Personal information
- Full name: Percy C Ross
- Born: Unknown Ireland
- Died: Unknown Ireland
- Batting: Right-handed
- Bowling: Right-arm medium

Domestic team information
- 1912: Ireland

Career statistics
| Competition | First-class |
| Matches | 1 |
| Runs scored | 29 |
| Batting average | 14.50 |
| 100s/50s | –/– |
| Top score | 26 |
| Balls bowled | 138 |
| Wickets | 2 |
| Bowling average | 49.50 |
| 5 wickets in innings | – |
| 10 wickets in match | – |
| Best bowling | 2/99 |
| Catches/stumpings | –/– |
- Source: Cricinfo, 7 November 2018

= Percy Ross (cricketer) =

Irish cricketer

Percy C Ross (dates of birth and death unknown) was an Irish first-class cricketer.

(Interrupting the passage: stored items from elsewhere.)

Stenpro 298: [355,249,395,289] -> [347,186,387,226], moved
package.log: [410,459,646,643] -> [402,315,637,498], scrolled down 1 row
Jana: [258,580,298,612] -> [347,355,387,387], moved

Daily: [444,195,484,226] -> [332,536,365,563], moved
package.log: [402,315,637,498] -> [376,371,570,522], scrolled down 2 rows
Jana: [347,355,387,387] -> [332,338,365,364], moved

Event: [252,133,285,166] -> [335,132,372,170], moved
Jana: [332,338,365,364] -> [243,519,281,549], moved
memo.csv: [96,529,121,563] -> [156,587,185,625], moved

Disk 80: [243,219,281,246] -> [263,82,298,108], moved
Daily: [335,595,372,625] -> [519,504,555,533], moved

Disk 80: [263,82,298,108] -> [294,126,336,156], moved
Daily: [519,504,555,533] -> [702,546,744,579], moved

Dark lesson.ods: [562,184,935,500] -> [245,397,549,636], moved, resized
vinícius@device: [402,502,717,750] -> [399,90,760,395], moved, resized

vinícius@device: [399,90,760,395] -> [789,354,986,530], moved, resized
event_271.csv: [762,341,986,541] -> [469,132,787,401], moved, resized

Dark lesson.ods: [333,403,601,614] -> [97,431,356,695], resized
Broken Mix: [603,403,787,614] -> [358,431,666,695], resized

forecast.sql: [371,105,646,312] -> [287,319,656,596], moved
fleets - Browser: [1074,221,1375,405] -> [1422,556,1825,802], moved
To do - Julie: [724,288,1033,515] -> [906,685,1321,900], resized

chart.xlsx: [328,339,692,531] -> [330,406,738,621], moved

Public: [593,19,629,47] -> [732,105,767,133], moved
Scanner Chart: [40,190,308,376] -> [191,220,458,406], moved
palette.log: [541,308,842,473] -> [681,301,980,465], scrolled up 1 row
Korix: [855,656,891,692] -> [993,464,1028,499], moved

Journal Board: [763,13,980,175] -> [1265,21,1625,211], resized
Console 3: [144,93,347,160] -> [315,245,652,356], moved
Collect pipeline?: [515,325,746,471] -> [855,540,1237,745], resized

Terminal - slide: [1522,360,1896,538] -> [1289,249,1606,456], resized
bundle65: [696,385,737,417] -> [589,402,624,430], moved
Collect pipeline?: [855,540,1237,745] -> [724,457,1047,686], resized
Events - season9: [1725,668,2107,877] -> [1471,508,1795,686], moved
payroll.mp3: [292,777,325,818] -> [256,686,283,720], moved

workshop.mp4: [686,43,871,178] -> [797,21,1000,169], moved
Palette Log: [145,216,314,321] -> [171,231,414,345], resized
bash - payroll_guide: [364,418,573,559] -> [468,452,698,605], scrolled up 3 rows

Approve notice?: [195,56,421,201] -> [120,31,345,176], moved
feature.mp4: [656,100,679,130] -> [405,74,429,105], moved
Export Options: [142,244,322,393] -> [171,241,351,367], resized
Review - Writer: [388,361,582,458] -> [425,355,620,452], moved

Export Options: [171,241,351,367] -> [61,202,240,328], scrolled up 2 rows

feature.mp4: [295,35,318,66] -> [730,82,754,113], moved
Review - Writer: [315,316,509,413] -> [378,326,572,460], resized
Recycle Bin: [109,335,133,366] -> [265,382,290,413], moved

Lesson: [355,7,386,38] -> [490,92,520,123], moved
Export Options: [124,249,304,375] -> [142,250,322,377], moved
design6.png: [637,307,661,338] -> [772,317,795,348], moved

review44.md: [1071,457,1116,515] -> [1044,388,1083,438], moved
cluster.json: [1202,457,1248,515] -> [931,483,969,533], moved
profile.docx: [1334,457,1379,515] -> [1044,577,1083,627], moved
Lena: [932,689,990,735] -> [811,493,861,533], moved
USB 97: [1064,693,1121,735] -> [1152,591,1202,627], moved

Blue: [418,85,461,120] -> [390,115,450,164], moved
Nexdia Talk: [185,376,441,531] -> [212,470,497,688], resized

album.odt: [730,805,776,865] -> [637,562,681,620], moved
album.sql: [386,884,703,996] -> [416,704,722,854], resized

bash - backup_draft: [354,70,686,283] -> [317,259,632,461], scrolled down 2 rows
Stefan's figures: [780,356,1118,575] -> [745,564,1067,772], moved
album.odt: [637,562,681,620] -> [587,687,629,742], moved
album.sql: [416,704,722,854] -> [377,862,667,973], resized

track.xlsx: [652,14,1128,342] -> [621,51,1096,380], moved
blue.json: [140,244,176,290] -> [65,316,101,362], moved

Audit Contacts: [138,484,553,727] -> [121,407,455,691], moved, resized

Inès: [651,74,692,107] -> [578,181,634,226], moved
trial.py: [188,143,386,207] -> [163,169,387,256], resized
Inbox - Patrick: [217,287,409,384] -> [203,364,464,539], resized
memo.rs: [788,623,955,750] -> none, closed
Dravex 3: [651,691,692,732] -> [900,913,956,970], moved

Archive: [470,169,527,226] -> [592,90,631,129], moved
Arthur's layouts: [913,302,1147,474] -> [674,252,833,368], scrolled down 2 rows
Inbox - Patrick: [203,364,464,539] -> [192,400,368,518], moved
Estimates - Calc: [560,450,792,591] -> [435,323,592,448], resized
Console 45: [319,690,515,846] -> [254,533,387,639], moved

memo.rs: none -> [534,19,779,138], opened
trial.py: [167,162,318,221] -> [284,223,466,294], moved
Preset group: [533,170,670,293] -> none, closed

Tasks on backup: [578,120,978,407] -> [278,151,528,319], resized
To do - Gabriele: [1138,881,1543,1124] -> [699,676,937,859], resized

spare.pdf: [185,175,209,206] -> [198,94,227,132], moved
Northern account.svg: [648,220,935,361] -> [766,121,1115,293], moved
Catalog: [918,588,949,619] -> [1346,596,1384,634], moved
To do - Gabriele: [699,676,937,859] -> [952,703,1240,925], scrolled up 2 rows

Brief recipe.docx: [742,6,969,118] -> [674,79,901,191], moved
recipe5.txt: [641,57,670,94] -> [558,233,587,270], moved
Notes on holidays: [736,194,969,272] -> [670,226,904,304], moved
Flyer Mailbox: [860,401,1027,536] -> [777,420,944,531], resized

A leading member of Cork County in the first decade of the 1900s, Ross made his debut for Ireland in a minor match against Cambridge University at Cork in 1904. He later made played one first-class match for Ireland against the touring South Africans at Woodbrook in 1912. Batting twice in the match, Ross top-scored with 26 runs in Ireland's first-innings, before being dismissed by Aubrey Faulkner, while in their second-innings he was dismissed by Claude Carter for 3 runs. With his medium pace bowling, he took the wickets of Herbie Taylor and Frank Mitchell, taking figures of 2/99 from 23 overs. He did not play for Ireland again.